Tuesday, April 17, 2012

Adding Insult to Injury

Unless you've been vacationing in a cave on the outskirts of Ulan Bator for the last month or so, you have heard about the huge scandal of the $800,000 GSA conference in Las Vegas, at which the entertainment included clowns and mind-readers.

The fact that a public servant would spend this sort of money frivolously is bad enough, but the disaster is compounded by the additional fact that the scandal comes to light in an election year, giving each party a heaven-sent opportunity to fulminate about the shortcomings of the other.

And possibly the worst outcome is the one that is the most predictable ...

Yes, Dear Readers, Congress has sprung into action to rectify the situation by


According to this article in yesterday's Washington Post, hearings on the infamous "Clown Conference" have been scheduled by the following Congressional committees:

1. The House Oversight and Government Reform Committee;

2. The House Transportation and Infrastructure Subcommittee;

3. The Senate Environment and Public Works Committee; and,

4. The Senate Appropriations Subcommittee.

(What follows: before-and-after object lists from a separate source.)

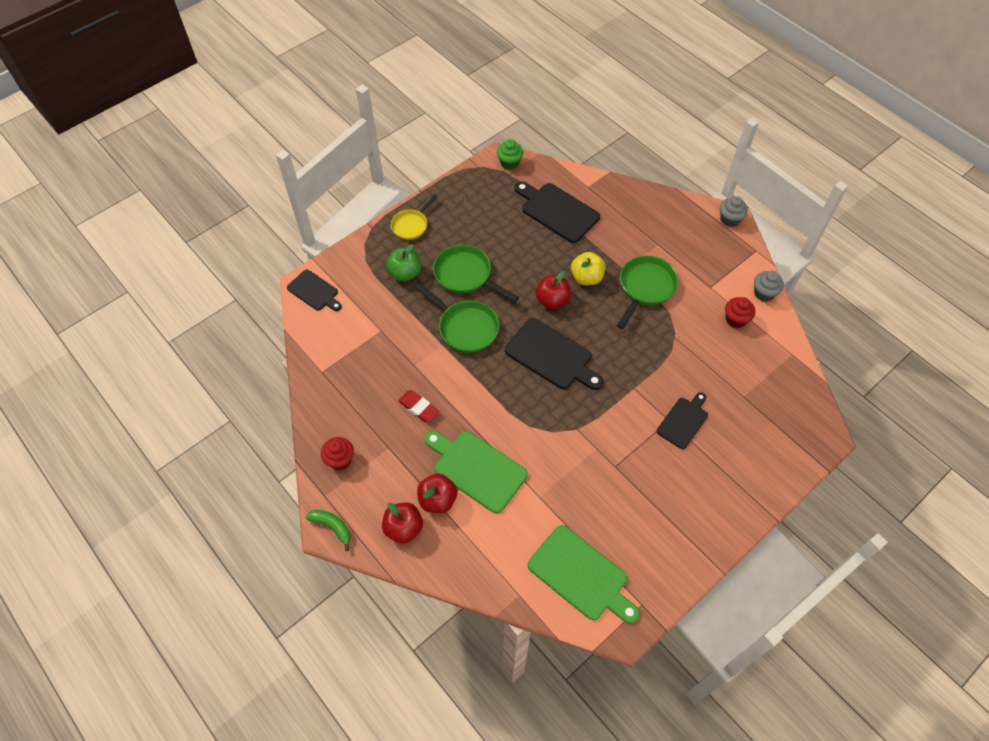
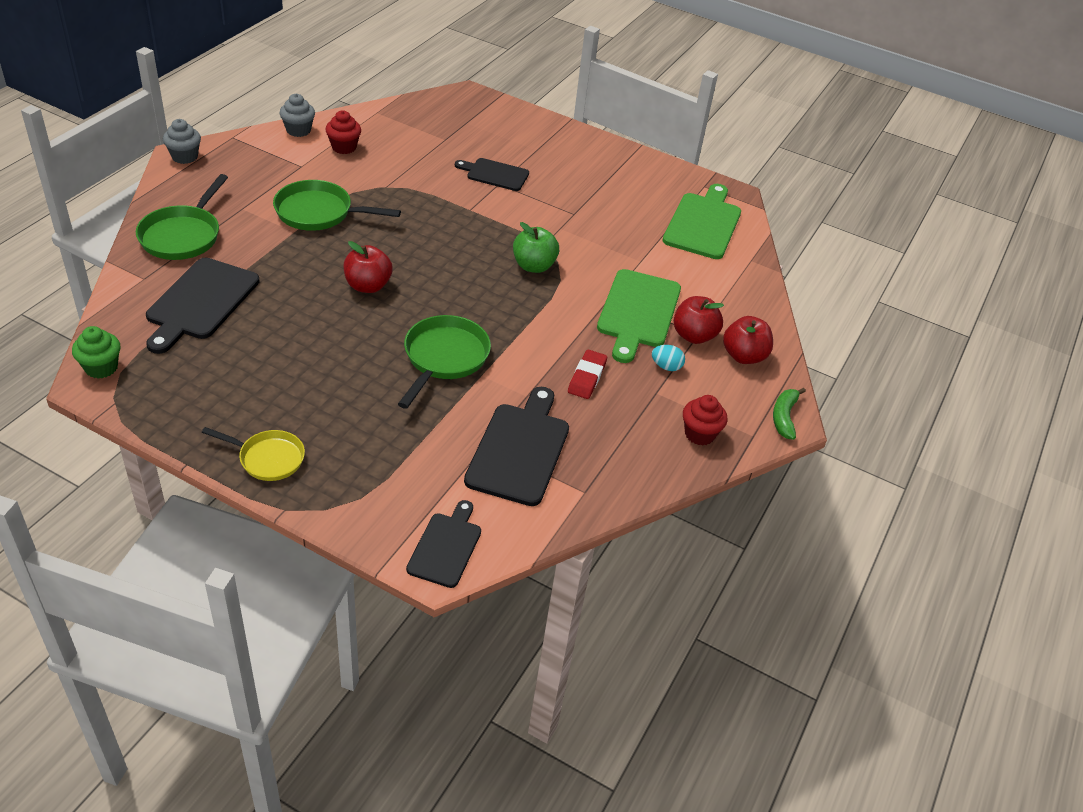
camera: 115 degrees left, 15 degrees down
green apple [386,244,421,282] -> green apple moved to [513,222,559,273]
green pan [433,245,519,302] -> green pan moved to [136,174,228,260]
black cutting board [505,318,603,390] -> black cutting board moved to [464,387,569,506]
yellow apple [571,252,606,285] -> none
none -> turquoise egg [652,345,685,371]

And as if that weren't enough, Republican Senator Susan Collins of Maine believes that the Senate Homeland Security and Governmental Affairs Committee should hold hearings as well, because she believes "(the) Committee is uniquely situated to examine what appear to be numerous violations of acquisition rules and policy identified by GSA’s Inspector General.”

If you were counting, that's now five - count 'em - five hearings to study the same event.

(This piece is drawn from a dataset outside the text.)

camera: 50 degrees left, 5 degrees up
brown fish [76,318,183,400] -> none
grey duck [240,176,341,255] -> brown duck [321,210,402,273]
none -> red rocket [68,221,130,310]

For those of you unfamiliar with the concept of Congressional hearings, here's what happens:

1. Individual members of Congress schedule news conferences at which, with great fanfare, they gravely tell their constituents how seriously they take their responsibility for proper management of the public trust.

2. Subpoenas are issued to reluctant witnesses.

3. Witnesses schedule news conferences to tell the public how much they are looking forward to setting the record straight.

4. At the hearings, hapless witnesses sit under the stare of television cameras and radiate contrition as they are browbeaten by grandstanding members of Congress.

5. Members of Congress on the investigating committees take turns blaming the inept and wrongheaded policies of the other party for what went wrong.

6. Everybody goes home and everything is forgotten until the next scandal, at which steps 1-5 are repeated.

I don't know about you, but I think this is a dreadful waste of time, money, and effort that could be better spent addressing real problems, like health care reform, the budget deficit, tax reform, and investigating the actual citizenship status of every member of Congress and potential presidential candidate. Do we need to investigate how a travesty like the Clown Conference could happen? Absolutely. Do we need four ... maybe five ... separate grandstanding Congressional committees to do it? Absolutely not.

Have a good day. Let your elected reprehensive know what you expect of him or her ... even if it's not much.

More thoughts tomorrow.



Banana Oil said...

I don't know, somehow there's logic to a bunch of clowns holding hearings on a Clown Conference -- or arethey trying to discourage their competition?

Duckbutt said...

What can we say? Senators love hearings because they can turn them into forums where they appear advantageously as thoughtful, responsible, and acting in the public interest.

Wait for the interminable number of hearings on sex and the Secret Service. and, even better, they might be able to parade a number of hookers before the mikes!

The professional ladies, of course, would welcome the publicity. Maybe the Senate would, in its own way, assist the economy that way.

Elvis Wearing a Bra on His Head said...

Will the hearings be televised?

Mike said...

I think the Secret Service knew about this and leaked it only when they got caught.

eViL pOp TaRt said...

There is no spectacle as ridiculous as Congress acting morally indignant. It plays to the home folks. Time to play the blame game, especially if they can use it against the other party.

allenwoodhaven said...

Clowns to investigate clowns: a jury of their peers!